(Data records)
# # # # # # #
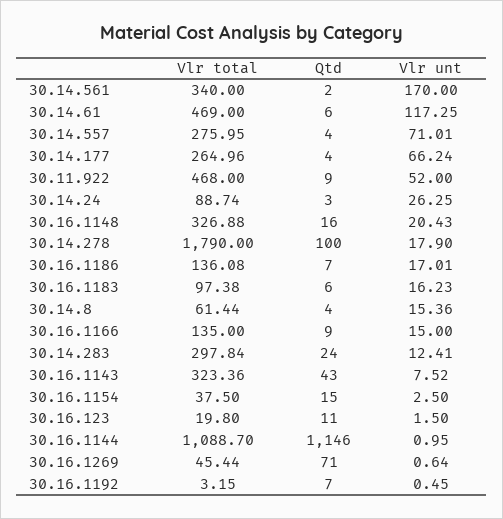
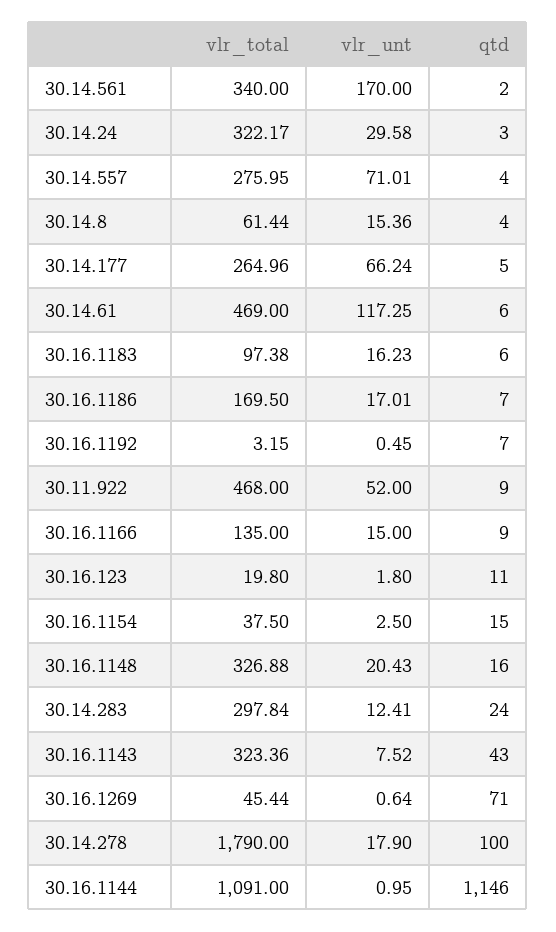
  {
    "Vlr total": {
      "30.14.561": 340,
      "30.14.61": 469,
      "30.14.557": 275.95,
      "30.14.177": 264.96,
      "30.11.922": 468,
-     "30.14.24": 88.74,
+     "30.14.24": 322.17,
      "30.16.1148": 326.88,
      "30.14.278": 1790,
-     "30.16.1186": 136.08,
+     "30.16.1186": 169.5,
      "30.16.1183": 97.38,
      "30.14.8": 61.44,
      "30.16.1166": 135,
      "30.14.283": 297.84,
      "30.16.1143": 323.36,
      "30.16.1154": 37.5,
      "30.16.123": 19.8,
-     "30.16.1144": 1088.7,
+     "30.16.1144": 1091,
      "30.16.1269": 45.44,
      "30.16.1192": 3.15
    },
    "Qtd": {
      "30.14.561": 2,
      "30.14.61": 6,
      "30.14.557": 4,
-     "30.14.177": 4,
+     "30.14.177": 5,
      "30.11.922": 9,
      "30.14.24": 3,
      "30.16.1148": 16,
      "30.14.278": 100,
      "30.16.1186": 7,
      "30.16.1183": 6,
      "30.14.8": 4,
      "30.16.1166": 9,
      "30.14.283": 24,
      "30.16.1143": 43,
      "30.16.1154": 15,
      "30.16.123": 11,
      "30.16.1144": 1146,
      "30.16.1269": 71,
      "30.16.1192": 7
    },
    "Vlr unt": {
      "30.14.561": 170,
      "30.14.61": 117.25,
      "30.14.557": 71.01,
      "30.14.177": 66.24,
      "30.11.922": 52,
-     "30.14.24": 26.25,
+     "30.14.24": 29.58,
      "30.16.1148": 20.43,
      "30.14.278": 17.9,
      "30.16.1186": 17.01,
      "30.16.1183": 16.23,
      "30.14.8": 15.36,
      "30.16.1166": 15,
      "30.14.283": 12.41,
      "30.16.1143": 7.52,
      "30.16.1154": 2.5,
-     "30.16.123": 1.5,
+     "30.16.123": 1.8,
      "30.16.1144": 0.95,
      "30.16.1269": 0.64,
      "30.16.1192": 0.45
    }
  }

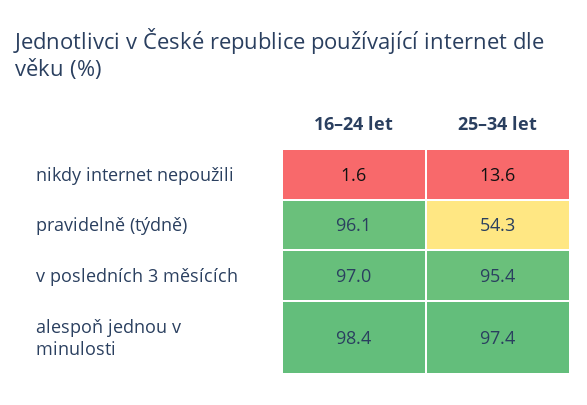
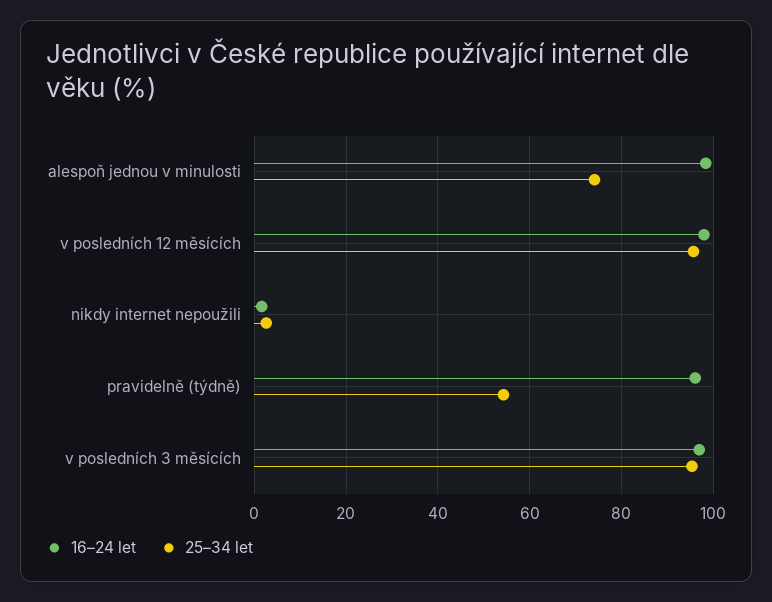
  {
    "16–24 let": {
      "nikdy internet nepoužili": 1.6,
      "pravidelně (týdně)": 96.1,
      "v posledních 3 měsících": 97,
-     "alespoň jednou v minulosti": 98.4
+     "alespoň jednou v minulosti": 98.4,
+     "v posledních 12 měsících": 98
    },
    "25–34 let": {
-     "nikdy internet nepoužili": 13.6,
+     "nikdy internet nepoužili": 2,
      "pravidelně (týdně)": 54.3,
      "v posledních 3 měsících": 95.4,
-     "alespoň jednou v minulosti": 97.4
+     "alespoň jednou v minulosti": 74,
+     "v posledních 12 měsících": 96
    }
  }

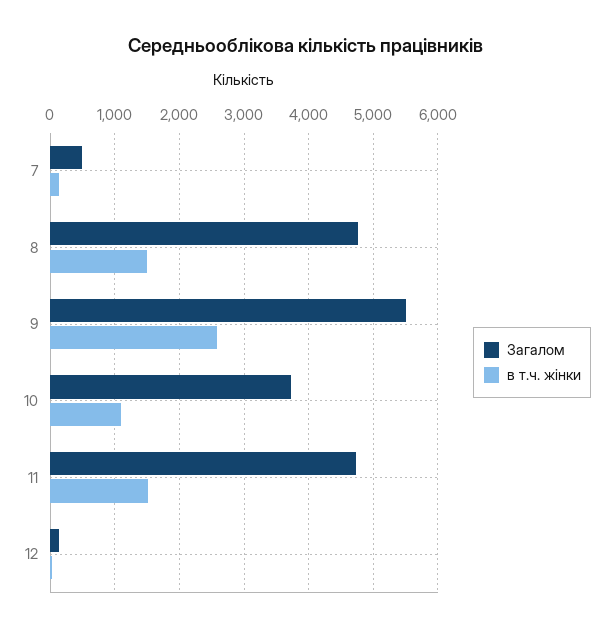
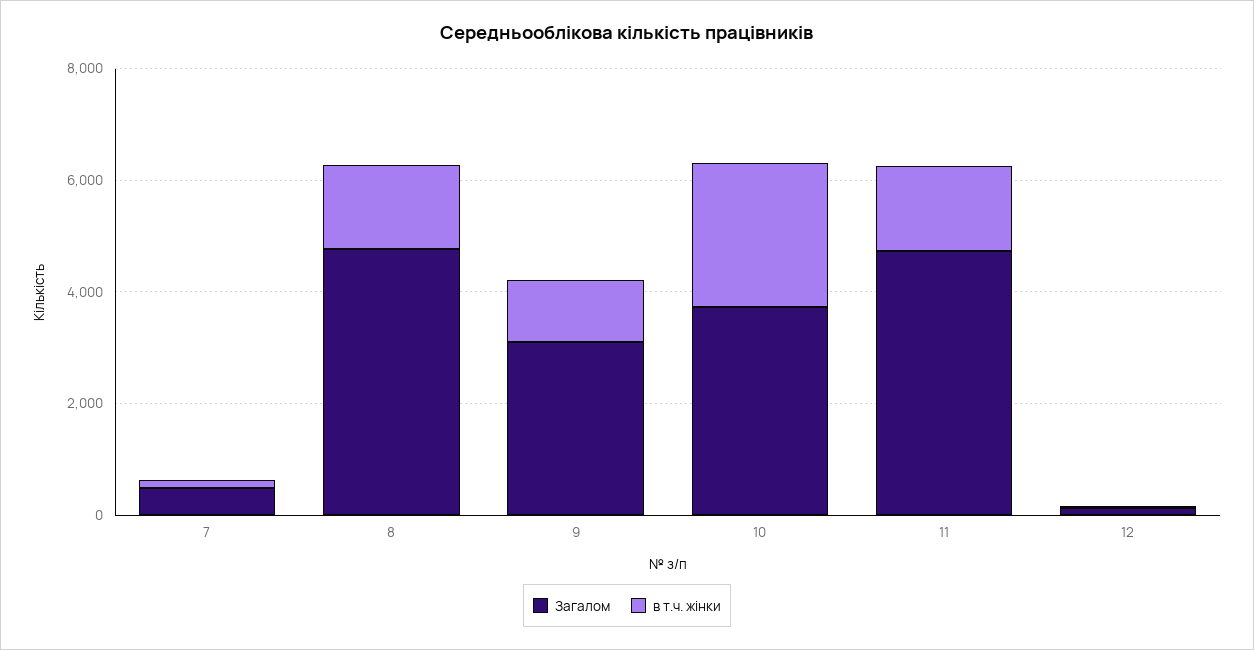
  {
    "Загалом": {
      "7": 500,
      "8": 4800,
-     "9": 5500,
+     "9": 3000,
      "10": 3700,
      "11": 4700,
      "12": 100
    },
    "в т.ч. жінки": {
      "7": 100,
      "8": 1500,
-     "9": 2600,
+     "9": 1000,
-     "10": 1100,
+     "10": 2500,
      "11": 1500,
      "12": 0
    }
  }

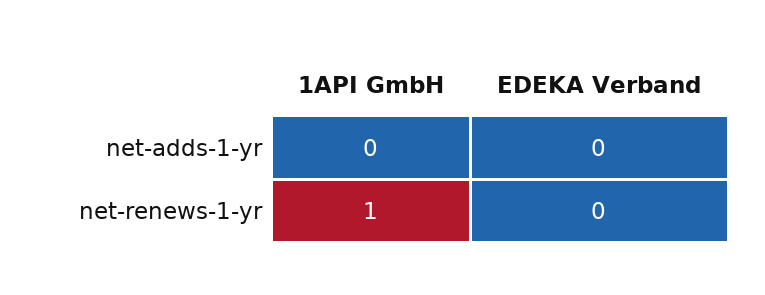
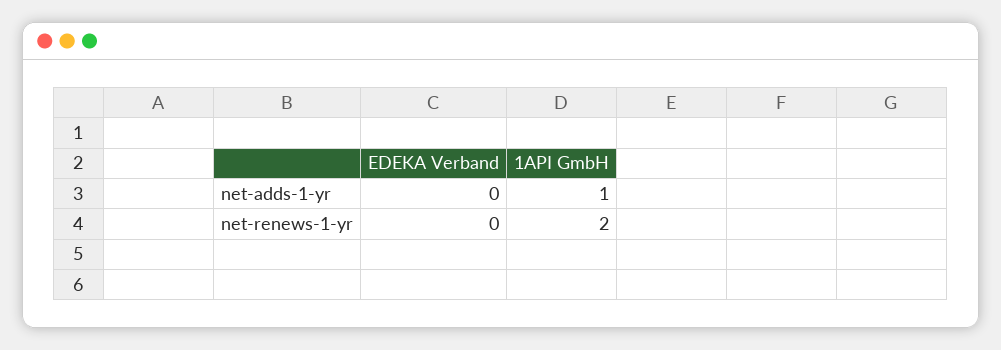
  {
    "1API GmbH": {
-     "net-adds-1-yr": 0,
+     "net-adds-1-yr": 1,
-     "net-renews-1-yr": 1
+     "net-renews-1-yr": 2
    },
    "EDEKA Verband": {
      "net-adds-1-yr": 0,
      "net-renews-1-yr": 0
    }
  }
# # # # # # #
● **ACTION ITEM**
Repeat the data exactly, without the pictures.

● **WRITTEN ANSWER**
  {
    "Vlr total": {
      "30.14.561": 340,
      "30.14.61": 469,
      "30.14.557": 275.95,
      "30.14.177": 264.96,
      "30.11.922": 468,
-     "30.14.24": 88.74,
+     "30.14.24": 322.17,
      "30.16.1148": 326.88,
      "30.14.278": 1790,
-     "30.16.1186": 136.08,
+     "30.16.1186": 169.5,
      "30.16.1183": 97.38,
      "30.14.8": 61.44,
      "30.16.1166": 135,
      "30.14.283": 297.84,
      "30.16.1143": 323.36,
      "30.16.1154": 37.5,
      "30.16.123": 19.8,
-     "30.16.1144": 1088.7,
+     "30.16.1144": 1091,
      "30.16.1269": 45.44,
      "30.16.1192": 3.15
    },
    "Qtd": {
      "30.14.561": 2,
      "30.14.61": 6,
      "30.14.557": 4,
-     "30.14.177": 4,
+     "30.14.177": 5,
      "30.11.922": 9,
      "30.14.24": 3,
      "30.16.1148": 16,
      "30.14.278": 100,
      "30.16.1186": 7,
      "30.16.1183": 6,
      "30.14.8": 4,
      "30.16.1166": 9,
      "30.14.283": 24,
      "30.16.1143": 43,
      "30.16.1154": 15,
      "30.16.123": 11,
      "30.16.1144": 1146,
      "30.16.1269": 71,
      "30.16.1192": 7
    },
    "Vlr unt": {
      "30.14.561": 170,
      "30.14.61": 117.25,
      "30.14.557": 71.01,
      "30.14.177": 66.24,
      "30.11.922": 52,
-     "30.14.24": 26.25,
+     "30.14.24": 29.58,
      "30.16.1148": 20.43,
      "30.14.278": 17.9,
      "30.16.1186": 17.01,
      "30.16.1183": 16.23,
      "30.14.8": 15.36,
      "30.16.1166": 15,
      "30.14.283": 12.41,
      "30.16.1143": 7.52,
      "30.16.1154": 2.5,
-     "30.16.123": 1.5,
+     "30.16.123": 1.8,
      "30.16.1144": 0.95,
      "30.16.1269": 0.64,
      "30.16.1192": 0.45
    }
  }

  {
    "16–24 let": {
      "nikdy internet nepoužili": 1.6,
      "pravidelně (týdně)": 96.1,
      "v posledních 3 měsících": 97,
-     "alespoň jednou v minulosti": 98.4
+     "alespoň jednou v minulosti": 98.4,
+     "v posledních 12 měsících": 98
    },
    "25–34 let": {
-     "nikdy internet nepoužili": 13.6,
+     "nikdy internet nepoužili": 2,
      "pravidelně (týdně)": 54.3,
      "v posledních 3 měsících": 95.4,
-     "alespoň jednou v minulosti": 97.4
+     "alespoň jednou v minulosti": 74,
+     "v posledních 12 měsících": 96
    }
  }

  {
    "Загалом": {
      "7": 500,
      "8": 4800,
-     "9": 5500,
+     "9": 3000,
      "10": 3700,
      "11": 4700,
      "12": 100
    },
    "в т.ч. жінки": {
      "7": 100,
      "8": 1500,
-     "9": 2600,
+     "9": 1000,
-     "10": 1100,
+     "10": 2500,
      "11": 1500,
      "12": 0
    }
  }

  {
    "1API GmbH": {
-     "net-adds-1-yr": 0,
+     "net-adds-1-yr": 1,
-     "net-renews-1-yr": 1
+     "net-renews-1-yr": 2
    },
    "EDEKA Verband": {
      "net-adds-1-yr": 0,
      "net-renews-1-yr": 0
    }
  }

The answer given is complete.